→ **EXTRAIT DU DOCUMENT**:

Il a été considéré qu’une société avait réalisé des bénéfices exceptionnels si, en 2020, sa marge bénéficiaire était supérieure à sa marge bénéficiaire moyenne de la période 2014-2019[^12]. Selon les revenus de 2020, tout bénéfice supérieur à ce qui aurait été obtenu d’après les données sur la marge bénéficiaire antérieure est assujetti à l’impôt.
Les données de Capital IQ ne tenant pas compte des sociétés privées et ne donnant pas nécessairement une idée complète de l’univers des sociétés imposables, le DPB a mis ces résultats à l’échelle de manière à représenter l’ensemble du secteur des entreprises canadiennes selon l’industrie, conformément à leur code du Système de classification des industries de l’Amérique du Nord (SCIAN) aux fins de l’agrégation[^13][^14].
Des données de Statistique Canada ont été utilisées afin de déterminer les bénéfices selon l’industrie pour la période 2014-2019[^15]. Les données pour 2020 n’étant pas disponibles, le DPB a établi une projection des bénéfices pour 2020 à l’aide des prévisions de croissance du PIB selon l’industrie à partir des Perspectives pré-budgétaires 2021[^16][^17].
Les bénéfices exceptionnels ont ensuite été regroupés par secteur. Le DPB a calculé la part des bénéfices exceptionnels de chaque industrie et l’a multipliée par la part des bénéfices prévus pour les entreprises canadiennes par secteur[^18]. Ces résultats ont ensuite été réduits de la part de l’activité économique réalisée par les grandes sociétés[^19].
Dans neuf secteurs, Capital IQ proposait moins de 10 observations sur les bénéfices en 2020. Pour ces secteurs, le DPB a supposé que la moyenne nationale du pourcentage de bénéfices jugés exceptionnels s’appliquerait aux bénéfices prévus dans les grandes sociétés canadiennes, d’après le calcul à partir des données de Statistique Canada. Ensemble, ces secteurs représentent 30,9 % des bénéfices prévus en 2020[^20].

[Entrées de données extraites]

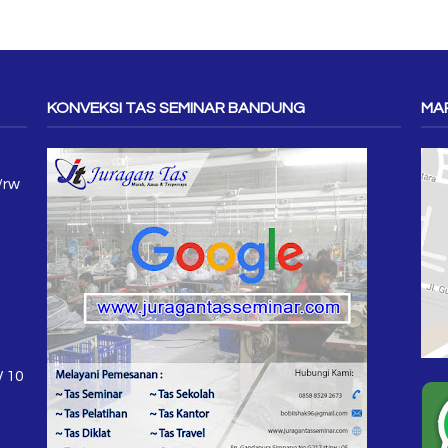
KONVEKSI TAS SEMINAR BANDUNG
MAP
/rw
W 10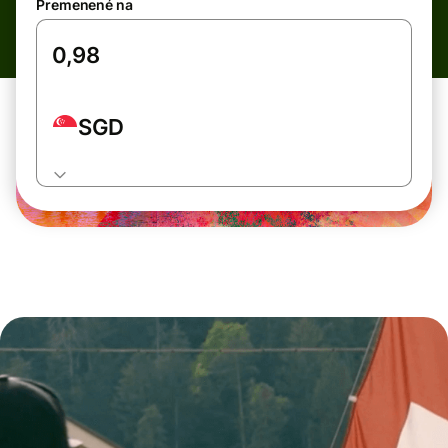
Premenené na
SGD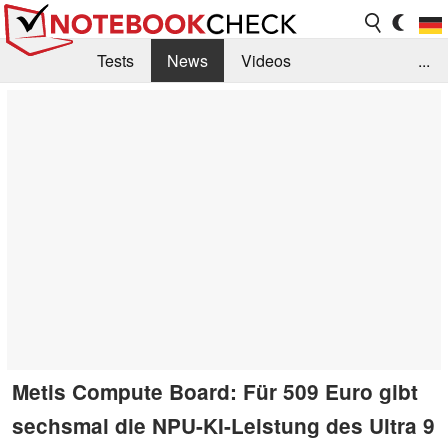
Tests
News
Videos
...
Benchmarks & Tech
Externe Tests
Kaufberatung
Deals
Suche
Jobs
Forum
Metis Compute Board: Für 509 Euro gibt
sechsmal die NPU-KI-Leistung des Ultra 9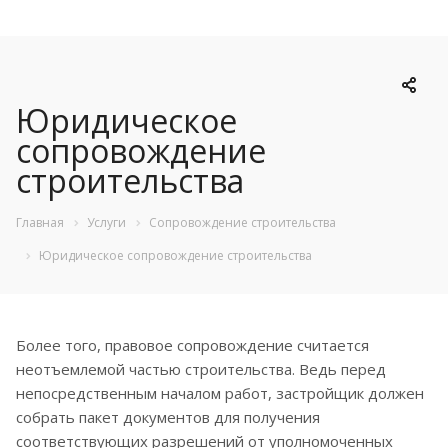
Юридическое
сопровождение
строительства
Главная
Услуги
Сопровождение строительства
Юридическое сопровождение строительства
Более того, правовое сопровождение считается
неотъемлемой частью строительства. Ведь перед
непосредственным началом работ, застройщик должен
собрать пакет документов для получения
соответствующих разрешений от уполномоченных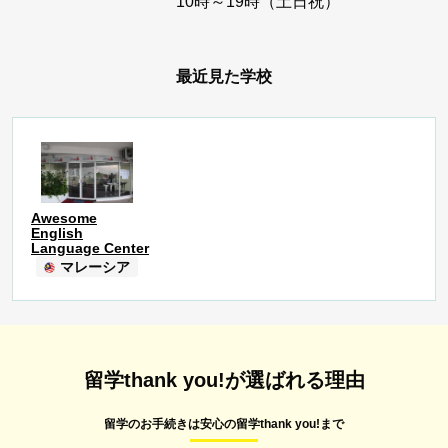
10時～19時（土日祝）
最近見た学校
Awesome
English
Language Center
マレーシア
留学thank you!が選ばれる理由
留学のお手続きは安心の留学thank you!まで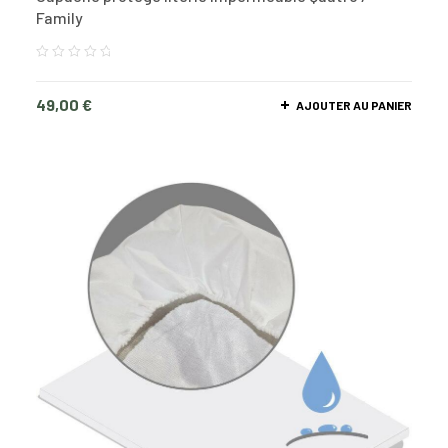
Family
49,00
€
AJOUTER AU PANIER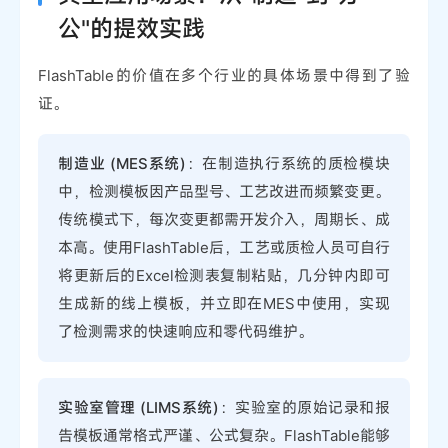
公"的提效实践
FlashTable的价值在多个行业的具体场景中得到了验
证。
制造业 (MES系统)
：在制造执行系统的质检模块
中，检测模板因产品型号、工艺改进而频繁变更。
传统模式下，每次变更都需开发介入，周期长、成
本高。使用FlashTable后，工艺或质检人员可自行
将更新后的Excel检测表复制粘贴，几分钟内即可
生成新的线上模板，并立即在MES中使用，实现
了检测需求的快速响应和零代码维护。
实验室管理 (LIMS系统)
：实验室的原始记录和报
告模板通常格式严谨、公式复杂。FlashTable能够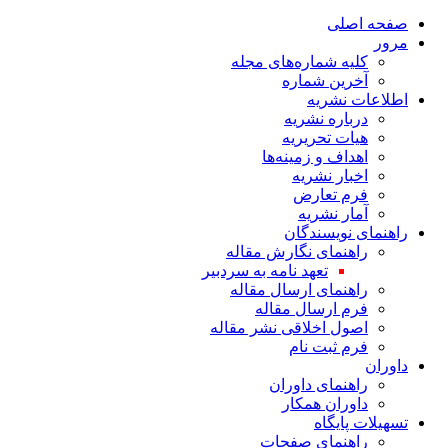
صفحه اصلی
مرور
کلیه شماره‌های مجله
آخرین شماره
اطلاعات نشریه
درباره نشریه
هیات تحریریه
اهداف و زمینه‌ها
اخبار نشریه
فرم تعارض
آمار نشریه
راهنمای نویسندگان
راهنمای نگارش مقاله
تعهد نامه به سردبیر
راهنمای ارسال مقاله
فرم ارسال مقاله
اصول اخلاقی نشر مقاله
فرم ثبت نام
داوران
راهنمای داوران
داوران همکار
تسهیلات پایگاه
راهنمای صفحات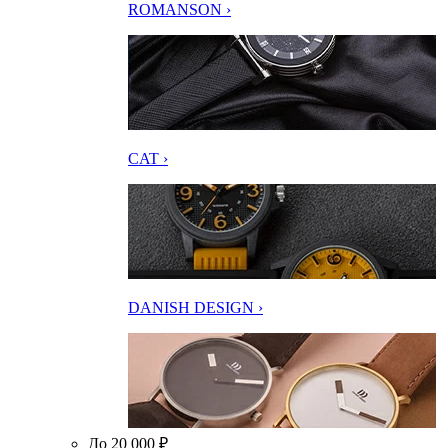
ROMANSON ›
CAT ›
DANISH DESIGN ›
До 20 000 ₽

→ **CONSIGNES À SUIVRE**:
1. D'après l'extrait sur les bénéfices exceptionnels, quelle part des bénéfices prévus en 2020 représentent ensemble les neuf secteurs pour lesquels Capital IQ proposait moins de 10 observations ?
2. Prolongez l'extrait sur les bénéfices exceptionnels à partir de sa dernière phrase.

→ **RÉPONSES PAR CONSIGNE**:
1. Ces neuf secteurs représentent ensemble 30,9 % des bénéfices prévus en 2020.

2.
Pour évaluer les recettes fédérales que rapporterait l’impôt sur les bénéfices exceptionnels en 2020, le DPB a multiplié le total des bénéfices exceptionnels estimatifs par le taux d’imposition proposé de 15 %.
Il s’agit d’une estimation statique. Nous ne cherchons pas à quantifier les effets de la réponse comportementale des contribuables et nous partons de l’hypothèse que des mesures complémentaires sont mises en place afin d’empêcher les sociétés visées de réduire leur charge fiscale en 2020, par exemple en appliquant des pertes ou en déplaçant la dépréciation et l’amortissement enregistrés au cours d’autres exercices[^21].
Résultats
Nous estimons qu’un impôt sur les bénéfices exceptionnels réalisés par les grandes sociétés rapporterait environ 7,9 milliards de dollars en 2020. Les « bénéfices exceptionnels » réalisés dans un secteur donné ne devraient pas être interprétés comme une indication que les sociétés ont augmenté les prix en réponse à la pandémie. Plusieurs facteurs peuvent expliquer une augmentation des bénéfices, comme l’augmentation de la productivité, des économies d’échelle ou la réduction des coûts.